The install-helper is a meta-agent that walks you through three scenarios — greenfield (Ansible provisions a Plane host for you), existing Plane without agents, existing Plane with agents already provisioned — and lands a working consumer project with the ten personas wired in.

One operational note. The framework assumes a Claude Max 5x subscription as the practical ceiling. That is roughly the level at which a human can still read every ticket the agents are producing. If you find yourself burning through significantly more, you are not really reviewing any more — you are vibe-coding. No human can process that much input consciously, which defeats the entire point of the human-in-the-loop discipline.

Honest caveat: this is not for every team. Most teams do not need that much rigour — they need velocity, and they should pick a velocity-first framework. Trail is for the cases where someone, eventually, will ask you to defend your code: regulated industries, security-critical systems, agencies whose deliverables get reviewed by auditors. In those settings, the discipline is not overhead. It is the only thing that makes AI-generated code defendable.

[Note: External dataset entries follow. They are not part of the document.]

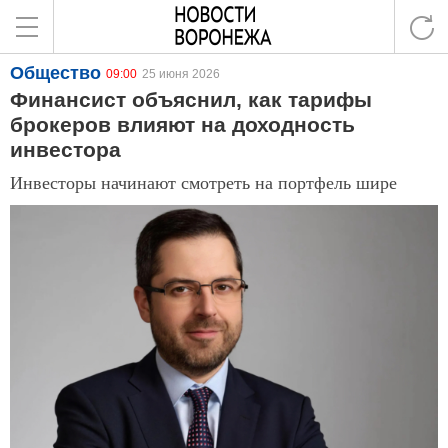
Общество
09:00
25 июня 2026
Финансист объяснил, как тарифы
брокеров влияют на доходность
инвестора
Инвесторы начинают смотреть на портфель шире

Trail v0.1.0 is early beta. PRs and design feedback at github.com/mahmadhuebsch/trail-aiac/issues.

Author's note: this article was drafted with Claude — the same agent runtime that the framework wraps — and edited by hand from there. The thesis, the worked example, the trade-offs section, and the vibe-coding caveat are mine; structure and phrasing had AI assistance throughout. Given the topic, disclosure felt appropriate.